(Dataset entries)
+-------+
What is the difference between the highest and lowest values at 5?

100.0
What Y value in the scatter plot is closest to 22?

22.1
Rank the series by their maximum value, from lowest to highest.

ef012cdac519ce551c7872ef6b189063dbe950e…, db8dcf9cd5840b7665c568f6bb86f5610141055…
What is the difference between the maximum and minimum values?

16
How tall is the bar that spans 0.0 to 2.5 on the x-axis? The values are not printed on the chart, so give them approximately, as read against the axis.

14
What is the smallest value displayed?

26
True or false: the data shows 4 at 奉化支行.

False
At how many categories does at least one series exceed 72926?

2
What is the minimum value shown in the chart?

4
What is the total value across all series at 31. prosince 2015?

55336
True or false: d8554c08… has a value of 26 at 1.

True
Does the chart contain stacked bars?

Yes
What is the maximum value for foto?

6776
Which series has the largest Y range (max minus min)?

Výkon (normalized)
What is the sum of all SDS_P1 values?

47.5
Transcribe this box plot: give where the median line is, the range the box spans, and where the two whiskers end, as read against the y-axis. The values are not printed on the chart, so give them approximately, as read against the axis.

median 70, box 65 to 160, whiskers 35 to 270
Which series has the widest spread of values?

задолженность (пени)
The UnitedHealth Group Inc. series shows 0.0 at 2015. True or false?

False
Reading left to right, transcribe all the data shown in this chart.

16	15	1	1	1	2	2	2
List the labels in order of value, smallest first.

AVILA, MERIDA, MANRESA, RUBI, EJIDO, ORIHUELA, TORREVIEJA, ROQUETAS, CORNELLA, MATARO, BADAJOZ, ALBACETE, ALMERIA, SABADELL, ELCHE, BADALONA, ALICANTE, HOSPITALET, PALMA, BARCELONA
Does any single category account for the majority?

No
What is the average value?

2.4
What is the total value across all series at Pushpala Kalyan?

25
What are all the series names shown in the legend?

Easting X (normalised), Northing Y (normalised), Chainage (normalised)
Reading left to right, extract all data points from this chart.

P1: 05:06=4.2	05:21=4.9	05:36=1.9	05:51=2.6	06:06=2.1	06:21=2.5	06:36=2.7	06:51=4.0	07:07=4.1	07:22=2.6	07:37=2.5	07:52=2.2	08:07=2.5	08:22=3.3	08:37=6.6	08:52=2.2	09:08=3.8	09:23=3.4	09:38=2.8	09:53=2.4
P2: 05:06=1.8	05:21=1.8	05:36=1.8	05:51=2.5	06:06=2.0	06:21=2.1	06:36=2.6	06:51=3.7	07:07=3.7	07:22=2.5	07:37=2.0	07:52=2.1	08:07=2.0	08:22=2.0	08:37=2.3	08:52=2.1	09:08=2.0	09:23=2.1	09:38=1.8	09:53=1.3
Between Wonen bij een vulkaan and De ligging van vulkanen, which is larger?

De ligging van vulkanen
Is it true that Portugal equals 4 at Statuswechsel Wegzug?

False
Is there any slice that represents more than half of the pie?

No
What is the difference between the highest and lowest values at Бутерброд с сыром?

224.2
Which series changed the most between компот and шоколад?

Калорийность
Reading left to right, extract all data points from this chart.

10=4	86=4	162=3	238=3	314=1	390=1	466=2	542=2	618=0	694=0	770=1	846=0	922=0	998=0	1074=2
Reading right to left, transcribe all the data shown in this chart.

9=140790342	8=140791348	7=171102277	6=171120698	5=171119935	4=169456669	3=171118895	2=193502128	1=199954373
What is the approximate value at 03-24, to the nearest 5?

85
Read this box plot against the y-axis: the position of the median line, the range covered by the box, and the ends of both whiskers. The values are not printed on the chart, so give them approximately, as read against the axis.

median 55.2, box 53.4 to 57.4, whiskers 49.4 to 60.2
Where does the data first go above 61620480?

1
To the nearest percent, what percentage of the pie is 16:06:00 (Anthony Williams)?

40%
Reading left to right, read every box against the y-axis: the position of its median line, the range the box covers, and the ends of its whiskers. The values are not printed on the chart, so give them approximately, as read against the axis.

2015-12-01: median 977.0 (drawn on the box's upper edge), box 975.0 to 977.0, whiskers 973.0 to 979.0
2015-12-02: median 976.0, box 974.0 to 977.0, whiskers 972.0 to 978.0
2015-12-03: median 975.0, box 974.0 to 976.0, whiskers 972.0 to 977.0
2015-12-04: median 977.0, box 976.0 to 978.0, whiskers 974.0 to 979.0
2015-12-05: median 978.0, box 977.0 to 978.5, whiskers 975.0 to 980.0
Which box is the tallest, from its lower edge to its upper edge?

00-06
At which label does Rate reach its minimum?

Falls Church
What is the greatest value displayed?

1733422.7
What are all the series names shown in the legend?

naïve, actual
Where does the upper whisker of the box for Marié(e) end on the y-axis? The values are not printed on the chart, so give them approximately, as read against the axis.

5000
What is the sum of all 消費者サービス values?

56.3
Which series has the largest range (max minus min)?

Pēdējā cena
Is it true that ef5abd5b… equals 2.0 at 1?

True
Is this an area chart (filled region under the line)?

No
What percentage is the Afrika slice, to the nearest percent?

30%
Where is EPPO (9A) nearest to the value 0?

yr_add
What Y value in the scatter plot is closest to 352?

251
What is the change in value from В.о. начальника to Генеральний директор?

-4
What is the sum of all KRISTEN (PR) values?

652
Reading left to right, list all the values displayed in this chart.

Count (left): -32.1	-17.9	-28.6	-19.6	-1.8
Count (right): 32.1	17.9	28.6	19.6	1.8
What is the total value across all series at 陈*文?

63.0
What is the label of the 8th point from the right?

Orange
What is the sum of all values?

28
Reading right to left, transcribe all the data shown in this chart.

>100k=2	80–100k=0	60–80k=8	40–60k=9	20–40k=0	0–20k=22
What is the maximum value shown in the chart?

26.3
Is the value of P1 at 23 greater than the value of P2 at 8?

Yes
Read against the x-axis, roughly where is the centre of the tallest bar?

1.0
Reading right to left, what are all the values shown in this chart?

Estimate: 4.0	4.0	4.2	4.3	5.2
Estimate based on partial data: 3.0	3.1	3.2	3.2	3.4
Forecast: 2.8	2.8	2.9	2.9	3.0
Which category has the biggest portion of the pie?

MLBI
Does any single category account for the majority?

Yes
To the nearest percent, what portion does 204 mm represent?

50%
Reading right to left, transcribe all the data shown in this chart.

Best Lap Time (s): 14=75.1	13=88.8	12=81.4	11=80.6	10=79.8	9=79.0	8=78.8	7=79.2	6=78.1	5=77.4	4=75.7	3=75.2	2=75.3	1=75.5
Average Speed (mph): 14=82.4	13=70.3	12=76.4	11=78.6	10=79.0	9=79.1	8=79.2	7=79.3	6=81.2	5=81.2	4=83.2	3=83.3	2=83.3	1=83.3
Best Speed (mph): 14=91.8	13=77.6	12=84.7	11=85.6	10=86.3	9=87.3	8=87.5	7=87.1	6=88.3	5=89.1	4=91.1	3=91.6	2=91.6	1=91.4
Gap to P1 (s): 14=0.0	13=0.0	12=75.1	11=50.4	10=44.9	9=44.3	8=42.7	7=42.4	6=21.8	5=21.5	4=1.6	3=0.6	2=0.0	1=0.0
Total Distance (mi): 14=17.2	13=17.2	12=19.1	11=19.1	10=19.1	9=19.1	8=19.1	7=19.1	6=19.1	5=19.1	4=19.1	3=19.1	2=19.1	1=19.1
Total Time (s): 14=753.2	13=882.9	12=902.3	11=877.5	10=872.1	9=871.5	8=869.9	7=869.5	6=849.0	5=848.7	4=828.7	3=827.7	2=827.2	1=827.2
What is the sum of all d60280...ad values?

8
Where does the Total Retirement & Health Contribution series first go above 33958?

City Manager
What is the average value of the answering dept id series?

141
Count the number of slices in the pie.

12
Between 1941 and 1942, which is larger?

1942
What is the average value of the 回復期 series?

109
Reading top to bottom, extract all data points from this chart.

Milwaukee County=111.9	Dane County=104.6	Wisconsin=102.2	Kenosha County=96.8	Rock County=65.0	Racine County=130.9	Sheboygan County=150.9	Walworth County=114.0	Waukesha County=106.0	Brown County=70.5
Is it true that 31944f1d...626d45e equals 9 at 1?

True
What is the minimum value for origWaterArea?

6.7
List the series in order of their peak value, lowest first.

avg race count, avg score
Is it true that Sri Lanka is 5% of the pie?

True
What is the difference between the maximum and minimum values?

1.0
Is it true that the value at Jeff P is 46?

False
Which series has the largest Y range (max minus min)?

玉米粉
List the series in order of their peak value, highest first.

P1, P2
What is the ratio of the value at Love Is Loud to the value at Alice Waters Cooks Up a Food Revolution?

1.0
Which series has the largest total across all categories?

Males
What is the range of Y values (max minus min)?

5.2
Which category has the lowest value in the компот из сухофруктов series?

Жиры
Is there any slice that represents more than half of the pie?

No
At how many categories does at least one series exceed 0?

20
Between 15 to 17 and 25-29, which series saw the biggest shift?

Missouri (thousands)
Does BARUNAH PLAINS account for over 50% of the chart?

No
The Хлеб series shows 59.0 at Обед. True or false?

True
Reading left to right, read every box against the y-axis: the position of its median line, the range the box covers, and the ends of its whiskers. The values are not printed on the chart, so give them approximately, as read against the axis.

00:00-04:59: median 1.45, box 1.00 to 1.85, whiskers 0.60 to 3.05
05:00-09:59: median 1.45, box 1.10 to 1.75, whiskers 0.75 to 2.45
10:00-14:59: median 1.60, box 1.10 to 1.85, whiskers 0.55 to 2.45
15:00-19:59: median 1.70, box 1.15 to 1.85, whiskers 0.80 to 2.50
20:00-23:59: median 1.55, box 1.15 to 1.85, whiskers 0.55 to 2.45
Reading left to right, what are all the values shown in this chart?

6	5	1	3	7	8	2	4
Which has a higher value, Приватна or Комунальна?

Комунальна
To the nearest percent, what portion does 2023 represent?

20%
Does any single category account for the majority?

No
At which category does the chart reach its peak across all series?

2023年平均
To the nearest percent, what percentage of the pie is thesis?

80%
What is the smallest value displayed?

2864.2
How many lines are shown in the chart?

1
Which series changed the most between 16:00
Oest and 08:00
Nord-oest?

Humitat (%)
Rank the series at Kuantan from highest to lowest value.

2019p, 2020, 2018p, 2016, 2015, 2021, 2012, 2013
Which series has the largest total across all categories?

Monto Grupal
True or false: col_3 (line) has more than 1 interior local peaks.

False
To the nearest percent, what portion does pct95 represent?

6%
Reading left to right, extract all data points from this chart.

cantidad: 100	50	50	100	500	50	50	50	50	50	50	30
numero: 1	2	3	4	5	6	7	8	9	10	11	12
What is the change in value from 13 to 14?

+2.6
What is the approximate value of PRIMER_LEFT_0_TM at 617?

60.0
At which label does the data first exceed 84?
+-------+
[WHAT YOU SHOULD DO]: Show each line of the records that contains the string "percent", copied in full.

[TASK SOLUTION]:
To the nearest percent, what percentage of the pie is 16:06:00 (Anthony Williams)?
What percentage is the Afrika slice, to the nearest percent?
To the nearest percent, what portion does 204 mm represent?
To the nearest percent, what portion does 2023 represent?
To the nearest percent, what percentage of the pie is thesis?
To the nearest percent, what portion does pct95 represent?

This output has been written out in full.